==== PROVIDED DATA

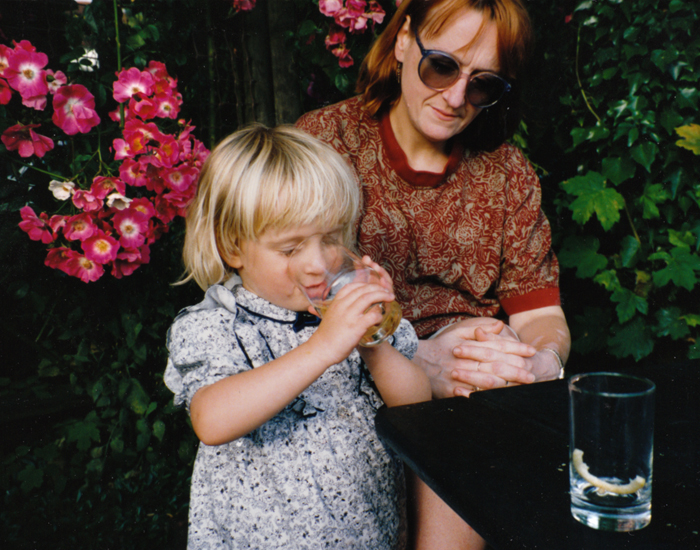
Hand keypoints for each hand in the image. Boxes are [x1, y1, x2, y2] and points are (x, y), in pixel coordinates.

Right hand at [307, 281, 393, 364]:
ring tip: (390, 298)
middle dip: (378, 288)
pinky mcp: (356, 327)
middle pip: (363, 289)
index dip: (365, 284)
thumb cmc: (326, 336)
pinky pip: (372, 315)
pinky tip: (380, 318)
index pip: (352, 286)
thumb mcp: (329, 316)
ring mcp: (350, 315)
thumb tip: (347, 306)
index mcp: (336, 302)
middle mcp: (343, 306)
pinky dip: (379, 314)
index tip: (373, 287)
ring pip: (369, 298)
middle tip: (386, 291)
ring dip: (382, 296)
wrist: (321, 350)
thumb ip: (338, 309)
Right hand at [414, 318, 535, 398]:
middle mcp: (464, 360)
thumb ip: (479, 328)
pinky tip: (495, 401)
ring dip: (504, 385)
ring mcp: (457, 376)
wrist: (413, 359)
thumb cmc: (439, 347)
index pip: (496, 346)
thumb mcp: (457, 332)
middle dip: (515, 370)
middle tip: (532, 375)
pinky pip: (467, 396)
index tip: (531, 351)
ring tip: (520, 389)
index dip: (515, 348)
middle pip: (495, 365)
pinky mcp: (448, 390)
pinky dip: (481, 398)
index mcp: (469, 346)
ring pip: (484, 381)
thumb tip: (500, 325)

========

● **TASK**
Return every line above word for word, minus images.

● **ANSWER TO THIS TASK**
Hand keypoints for each hand in the image. Boxes are [x1, y1, x2, y2] and points are (x, y), in pixel coordinates.

Right hand at [307, 281, 393, 364]:
ring tip: (390, 298)
middle dip: (378, 288)
pinky mcp: (356, 327)
middle pip: (363, 289)
index dip: (365, 284)
thumb cmc: (326, 336)
pinky pip: (372, 315)
pinky tip: (380, 318)
index pip: (352, 286)
thumb mcp: (329, 316)
ring mcp: (350, 315)
thumb tip: (347, 306)
index mcp: (336, 302)
middle mcp: (343, 306)
pinky dip: (379, 314)
index tip: (373, 287)
ring pip: (369, 298)
middle tip: (386, 291)
ring dip: (382, 296)
wrist: (321, 350)
thumb ip: (338, 309)
Right hand at [414, 318, 535, 398]:
middle mcp: (464, 360)
thumb ip: (479, 328)
pinky tip: (495, 401)
ring dip: (504, 385)
ring mcp: (457, 376)
wrist: (413, 359)
thumb cmc: (439, 347)
index pip: (496, 346)
thumb mcp: (457, 332)
middle dip: (515, 370)
middle tip: (532, 375)
pinky pip: (467, 396)
index tip: (531, 351)
ring tip: (520, 389)
index dip: (515, 348)
middle pip: (495, 365)
pinky mcp: (448, 390)
pinky dip: (481, 398)
index mcp: (469, 346)
ring pip: (484, 381)
thumb tip: (500, 325)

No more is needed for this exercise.